**Try it:** Your copy of the data below must be exact and must leave out all pictures.

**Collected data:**
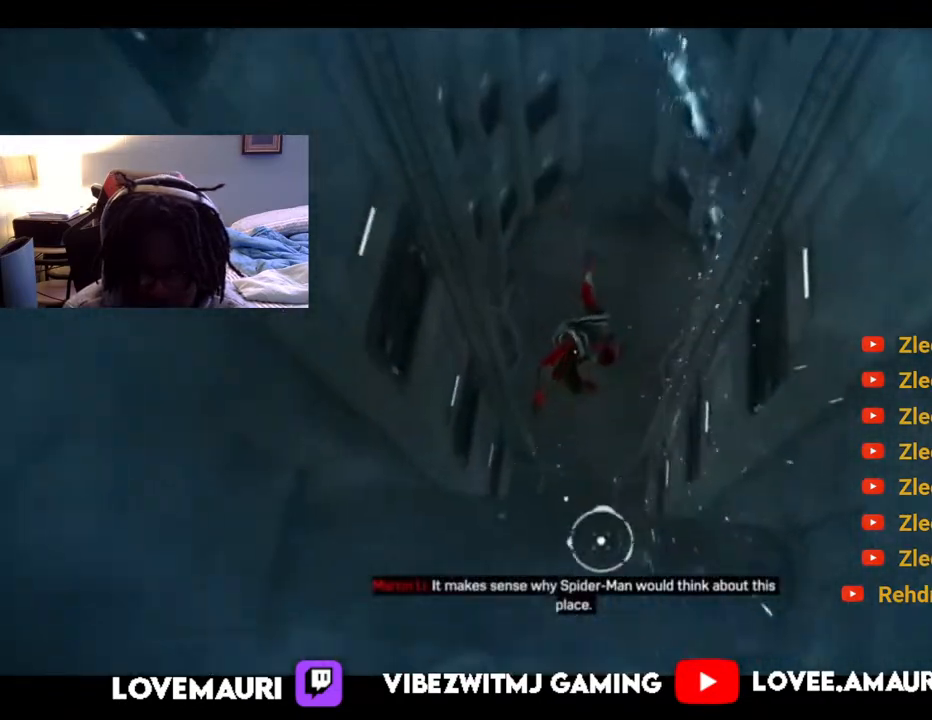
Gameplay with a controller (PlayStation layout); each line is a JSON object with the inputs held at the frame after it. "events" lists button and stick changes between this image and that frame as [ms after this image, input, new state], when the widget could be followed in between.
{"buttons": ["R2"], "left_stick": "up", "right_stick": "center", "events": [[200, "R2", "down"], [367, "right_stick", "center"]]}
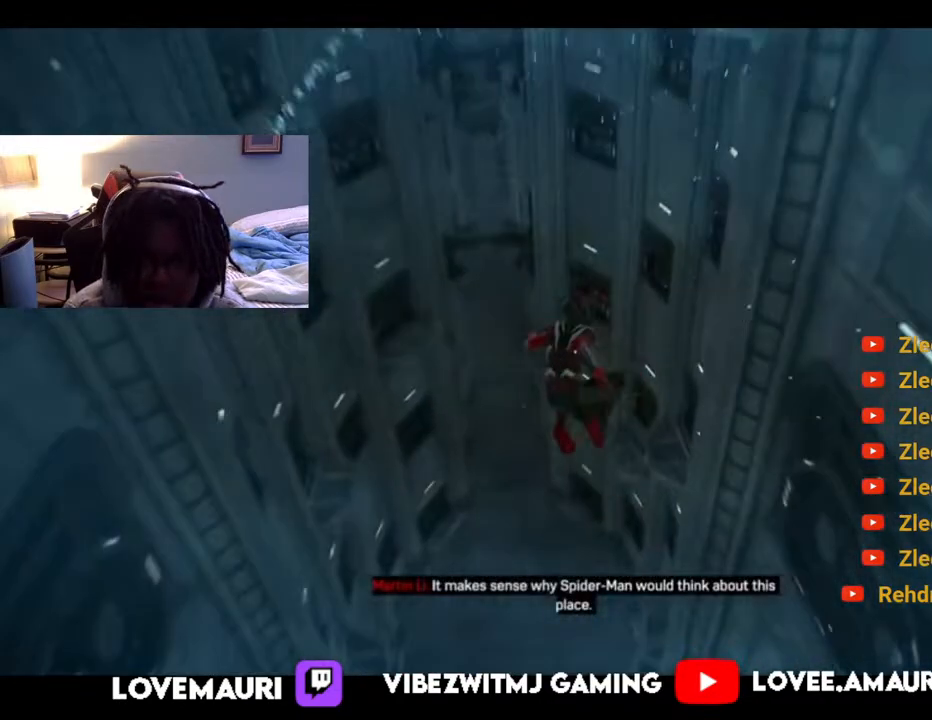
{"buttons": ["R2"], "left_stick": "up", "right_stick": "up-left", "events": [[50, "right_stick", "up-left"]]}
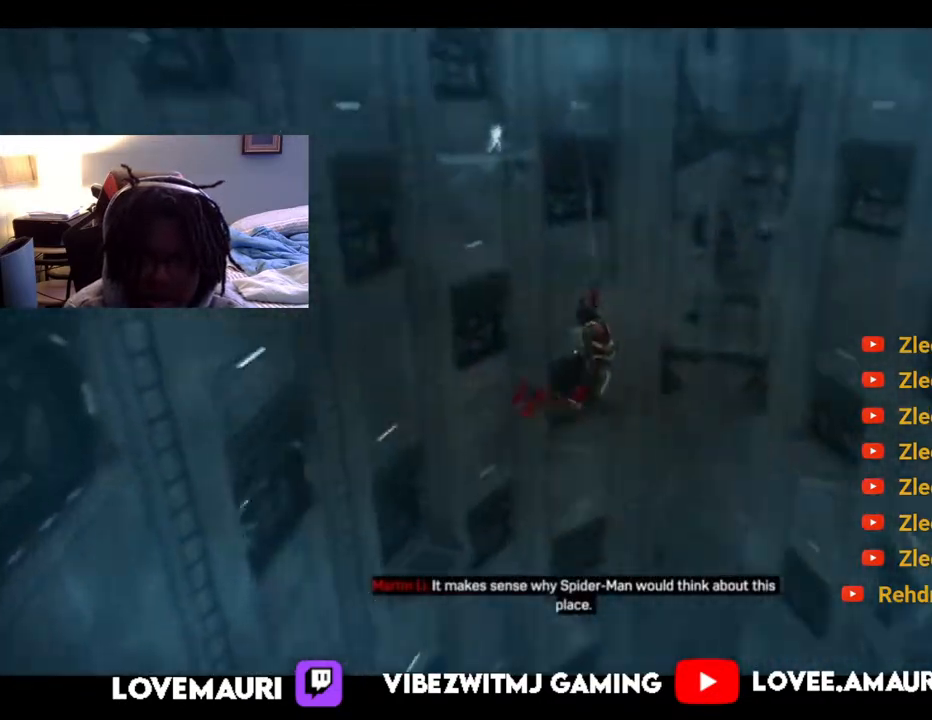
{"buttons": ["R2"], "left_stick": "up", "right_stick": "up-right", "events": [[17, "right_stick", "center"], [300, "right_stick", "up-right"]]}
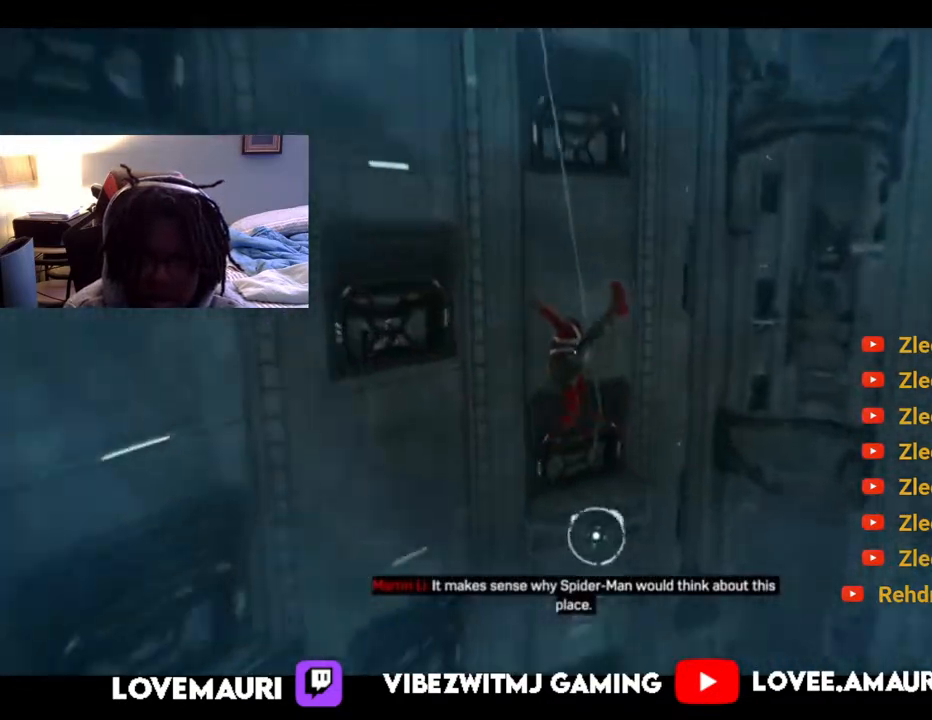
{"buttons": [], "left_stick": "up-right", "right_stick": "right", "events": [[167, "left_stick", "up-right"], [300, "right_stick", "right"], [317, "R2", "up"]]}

**Output of the exercise:**
Gameplay with a controller (PlayStation layout); each line is a JSON object with the inputs held at the frame after it. "events" lists button and stick changes between this image and that frame as [ms after this image, input, new state], when the widget could be followed in between.
{"buttons": ["R2"], "left_stick": "up", "right_stick": "center", "events": [[200, "R2", "down"], [367, "right_stick", "center"]]}
{"buttons": ["R2"], "left_stick": "up", "right_stick": "up-left", "events": [[50, "right_stick", "up-left"]]}
{"buttons": ["R2"], "left_stick": "up", "right_stick": "up-right", "events": [[17, "right_stick", "center"], [300, "right_stick", "up-right"]]}
{"buttons": [], "left_stick": "up-right", "right_stick": "right", "events": [[167, "left_stick", "up-right"], [300, "right_stick", "right"], [317, "R2", "up"]]}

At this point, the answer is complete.